Time healed and the claws loosened their grip. As this thing retreated, I wanted to name this book The Big Ordeal. That title captured my experience, how big it was—so very big for a seventeen-year-old girl living in a small community. But again, I realised the big ordeal might be more than the two years of my misdiagnosis. So I chose to rename it Girl on the Edge instead, to reflect how felt uneasy in my family, my school, my town; even in my own skin. These feelings have stayed with me.
I wish I had written about the big ordeal earlier. The number of Dr Desmond’s patients may have reduced significantly. Some medical practitioners, after reading about the big ordeal, might re-evaluate their interactions with patients. I’d like to see medical practitioners engage in an open dialogue—where girls can ask questions and be listened to with respect. I couldn’t write about it, at the time, for many reasons—the feelings upset me, I was on the run, and I was busy with my new life.
Five years after starting, the final paragraph of this book was written. I looked up Dr Desmond. I wanted to send him a personalised, signed copy. Three phone calls later, I discovered that he had died years ago. I had mixed feelings about that. I wanted him to acknowledge his role in the big ordeal, but I was also relived that he was gone.
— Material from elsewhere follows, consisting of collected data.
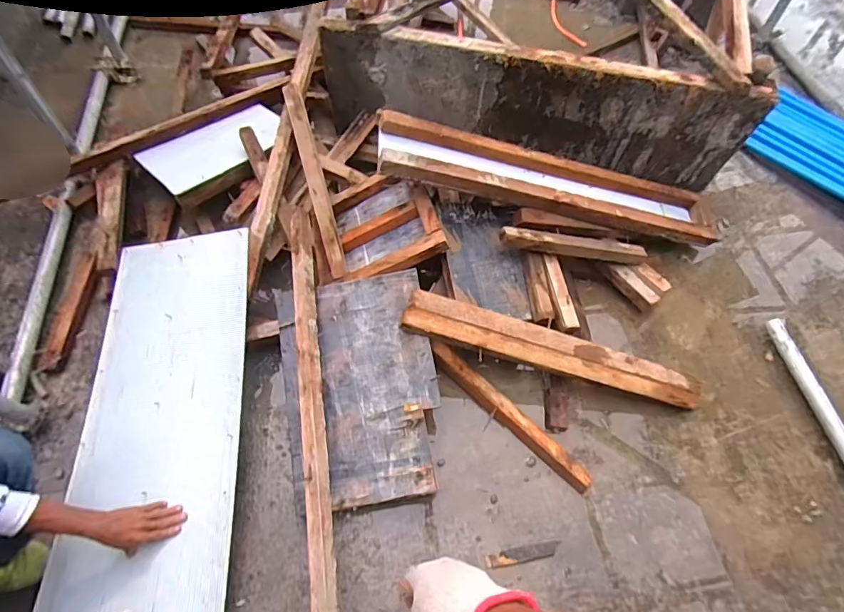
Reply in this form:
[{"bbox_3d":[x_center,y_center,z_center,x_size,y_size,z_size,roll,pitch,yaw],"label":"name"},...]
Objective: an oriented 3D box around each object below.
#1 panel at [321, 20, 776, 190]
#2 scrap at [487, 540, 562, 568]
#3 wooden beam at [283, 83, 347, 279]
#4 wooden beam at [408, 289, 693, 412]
[{"bbox_3d":[0.367,-0.676,1.602,1.428,0.404,0.065,11,60,4],"label":"panel"},{"bbox_3d":[0.258,0.631,1.191,0.193,0.015,0.036,-8,60,-7],"label":"scrap"},{"bbox_3d":[-0.333,-0.399,1.469,0.066,0.043,0.660,-15,79,-8],"label":"wooden beam"},{"bbox_3d":[0.390,0.131,1.322,0.906,0.053,0.110,17,61,-9],"label":"wooden beam"}]

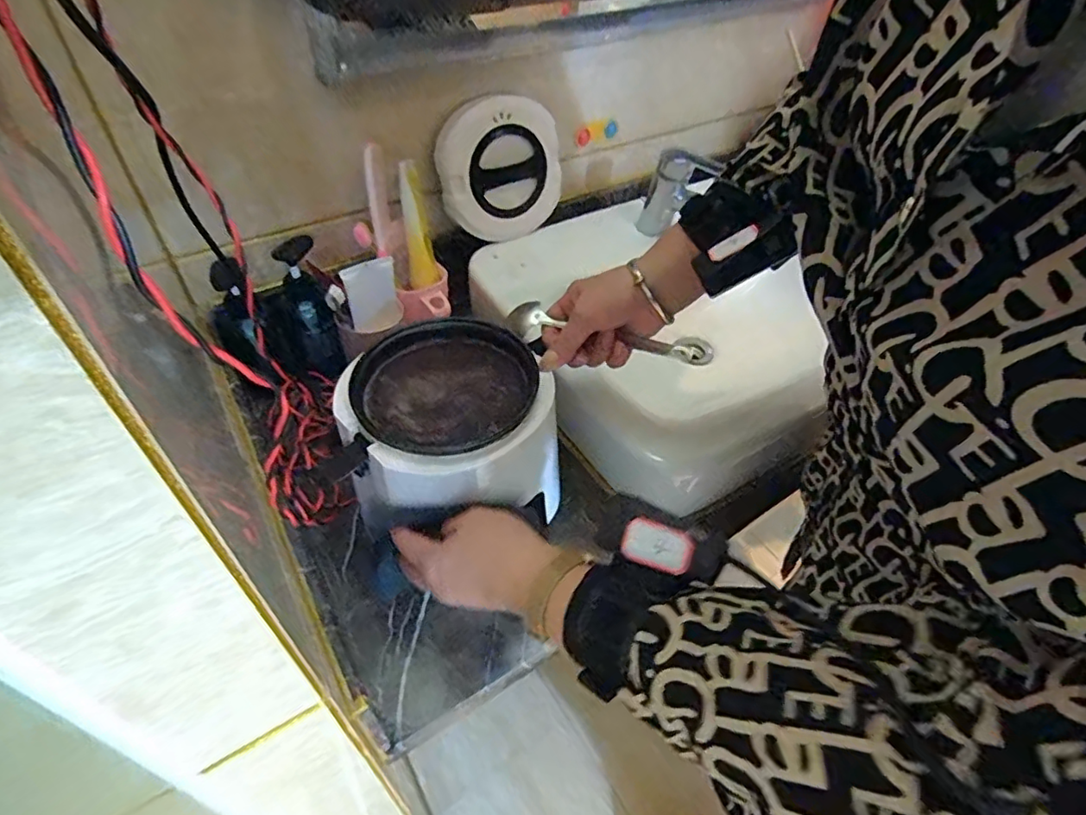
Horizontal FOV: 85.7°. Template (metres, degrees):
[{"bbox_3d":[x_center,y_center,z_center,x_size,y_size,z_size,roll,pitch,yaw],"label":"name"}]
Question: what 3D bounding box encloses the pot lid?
[{"bbox_3d":[-0.054,-0.301,0.744,0.164,0.165,0.030,-25,40,-21],"label":"pot lid"}]

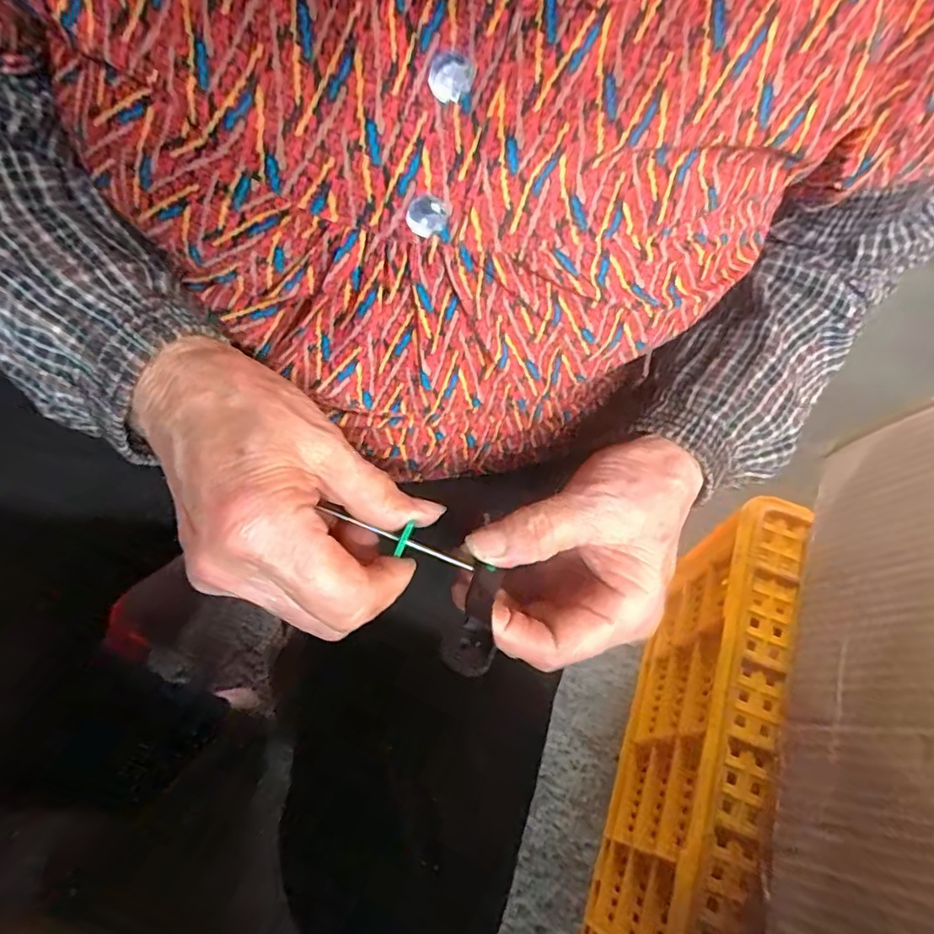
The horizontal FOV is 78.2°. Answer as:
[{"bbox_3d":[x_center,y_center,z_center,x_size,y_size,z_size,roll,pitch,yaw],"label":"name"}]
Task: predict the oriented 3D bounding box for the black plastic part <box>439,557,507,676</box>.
[{"bbox_3d":[0.004,0.051,0.201,0.016,0.007,0.050,16,30,6],"label":"black plastic part"}]

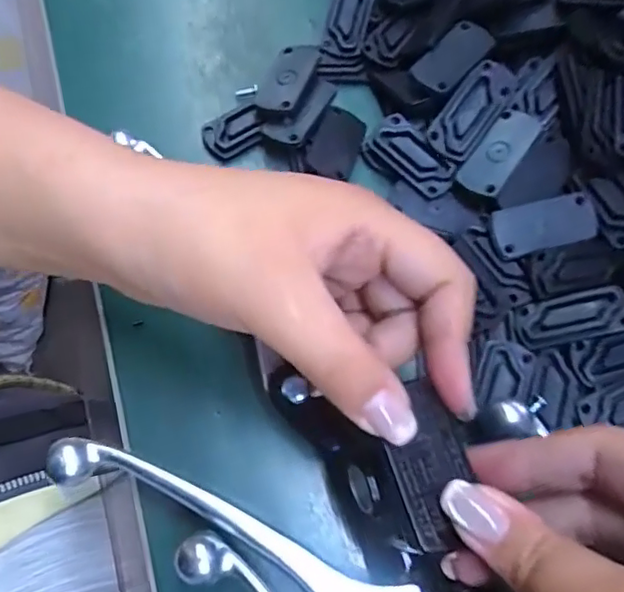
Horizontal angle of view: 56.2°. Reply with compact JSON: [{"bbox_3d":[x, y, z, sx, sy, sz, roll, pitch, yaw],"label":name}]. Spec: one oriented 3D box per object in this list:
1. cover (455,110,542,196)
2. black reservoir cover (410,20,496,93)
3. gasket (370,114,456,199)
[{"bbox_3d":[0.092,-0.070,0.287,0.022,0.004,0.047,35,84,17],"label":"cover"},{"bbox_3d":[0.072,-0.121,0.298,0.023,0.007,0.045,42,74,12],"label":"black reservoir cover"},{"bbox_3d":[0.052,-0.071,0.297,0.046,0.009,0.023,41,74,12],"label":"gasket"}]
Suzie, my twin friend, had said many times when we were house-sharing in Sydney that she knew things were difficult for me in the final two years of school. All I ever responded with was, “Yes, I had a hyper-active thyroid that required surgery,” I just could not tell her any more than that—I could not even talk about it. We are still friends, and I know it’s time to let her and her twin sister Sam in on what really happened. In retrospect, thirty years ago I needed to let them in. Both friends would have been non-judgemental and supportive. But I just could not find the words. So, instead of sending a copy to Dr Desmond I’ve posted Suzie a personalised copy. I found Mr Richards again and I have phoned him a couple of times about this book. I finally did thank him for inspiring me. Rather than meet up with him in Sydney, I chose to keep the image I had of Mr Richards when I saw him in the university corridor twenty-odd years earlier— with his suit, tie, handkerchief in pocket, and polished shoes, slightly grey, wavy hair and groomed beard. That was the memory I want to keep of him. I have posted him a signed copy too. Many times, over the years, Anthony had also raised this time in my life with me. We never ever talked about the night of the ordeal; my strategies to shut down or to divert the conversation had worked every time. Now, I have spoken to Anthony about it and writing this book. My fondness for Anthony has never dimmed. I still love him as a friend. His copy of this book will come bundled up with my love, for looking for me, for finding me, and for taking care of me on the night of the ordeal. I wish all young men had Anthony’s traits, rather than those of Creepy Wayne. Anthony now resides in the south of France with his partner and children.
Finally, the big ordeal is not so big anymore. Now I can finally move on.
BOOK CLUB QUESTIONS
1 Which aspects of the story resonated with you? And why?
2 How were the adolescent years challenging? Why were these years more challenging for Kim?
3 Identify the aspects of society that have changed from 1970s compared to contemporary society. What aspects have remained constant?
4 Identify the limitati
ons for a townie female adolescent in the 1970. Have these changed in contemporary society? If so how?
5 Could the Big Ordeal have been prevented? If so how? If not, why not?
6 Why did the Big Ordeal resurface two decades later?
7 What aspects in the book stood out for you?
8 Which aspects of the book did you like and/or dislike.